The Court ordered the disqualification of Mr Helou and Mr Hingle for three years and two years respectively following their involvement in Murray Goulburn Co-operative Co. Ltd (MG) and MG Responsible Entity Ltd’s (MGRE) continuous disclosure contraventions in 2016.
The Court found that Mr Helou and Mr Hingle contravened sections 674(2A) and 675(2A) of the Corporations Act 2001 (Cth) (Corporations Act) on various occasions on and from 8 March 2016 until 27 April 2016 by being knowingly concerned in the failure of MGRE and MG to disclose that:
- there was likely to be a material decrease in MG’s earnings guidance for FY16 published on 29 February 2016, and
- the earnings guidance for FY16 was unlikely to be achieved from 8 March 2016 until 27 April 2016.
ASIC commenced proceedings in the Federal Court against Mr Helou and Mr Hingle on 20 June 2019 and sought declarations of contravention and disqualification orders (19-152MR).
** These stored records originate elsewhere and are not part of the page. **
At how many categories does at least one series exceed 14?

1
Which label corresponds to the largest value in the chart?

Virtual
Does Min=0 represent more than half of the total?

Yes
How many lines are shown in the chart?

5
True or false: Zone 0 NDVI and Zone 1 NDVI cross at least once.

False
In an Agreed Statement of Facts and Admissions, Mr Helou and Mr Hingle admitted to contravening sections 674(2A) and 675(2A) of the Corporations Act. The parties to the proceedings filed joint submissions for declarations and disqualification orders to be imposed.
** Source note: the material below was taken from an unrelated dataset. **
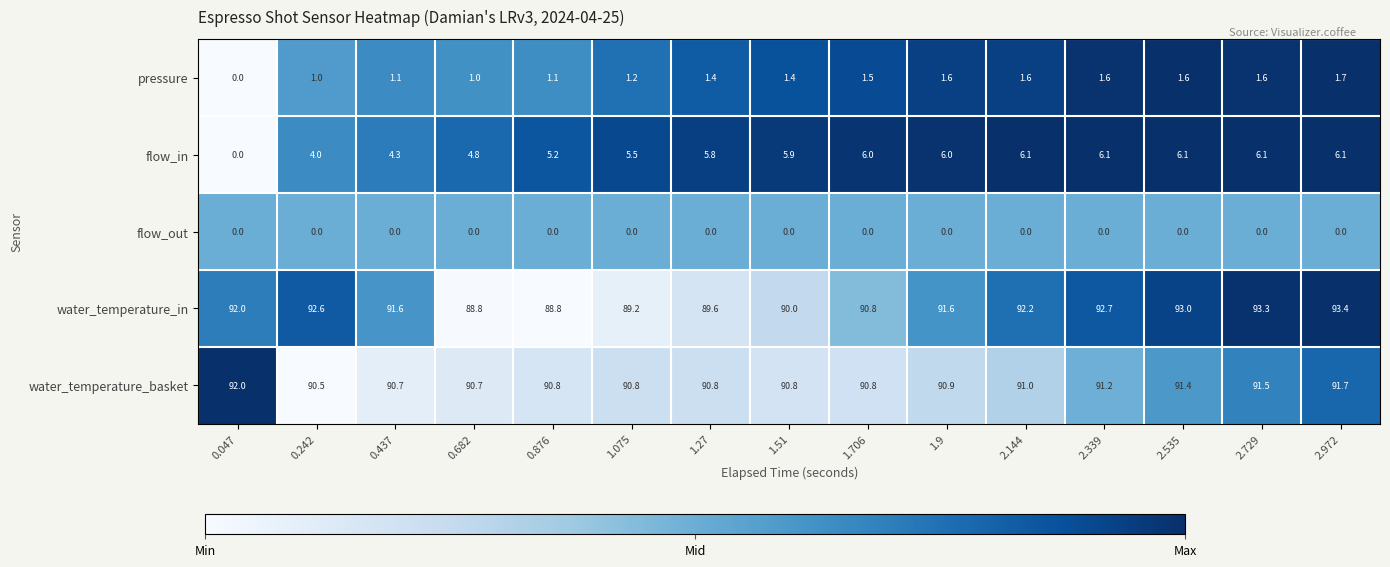

Which series has the largest total across all categories?

water_temperature_in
Mr Helou and Mr Hingle also made applications under s206G of the Corporations Act to seek leave to manage certain unlisted proprietary companies whilst disqualified. Leave was granted by the Court.
In handing down his judgment, his Honour Justice Beach said, ‘The objectives sought to be served by the continuous disclosure regime relate to the efficiency and reliability of the capital markets and the accountability of participants in those markets. Contraventions of the continuous disclosure regime are serious’.
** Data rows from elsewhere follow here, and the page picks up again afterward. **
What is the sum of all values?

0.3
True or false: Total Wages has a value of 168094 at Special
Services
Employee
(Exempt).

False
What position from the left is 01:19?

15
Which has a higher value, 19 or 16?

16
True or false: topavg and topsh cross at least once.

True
Mr Helou’s disqualification will commence on 13 November 2020 and cease on 13 November 2023.
Mr Hingle’s disqualification will commence on 13 November 2020 and cease on 13 November 2022.
Mr Helou and Mr Hingle are also required to pay a portion of ASIC’s investigation and legal costs.
Sections 674(2) and 675(2) of the Corporations Act require certain disclosing entities to notify the ASX and ASIC of information not generally available, which a reasonable person would expect to have a material effect on the price or value of securities of the entity. Sections 674(2A) and 675(2A) impose liability on persons involved in the disclosing entity’s contraventions.
On 15 December 2017, the Federal Court of Australia ordered MGRE, as trustee and responsible entity for the MG Unit Trust (ASX code: MGC) to pay a pecuniary penalty of $650,000 for contravening its continuous disclosure obligations (17-441MR).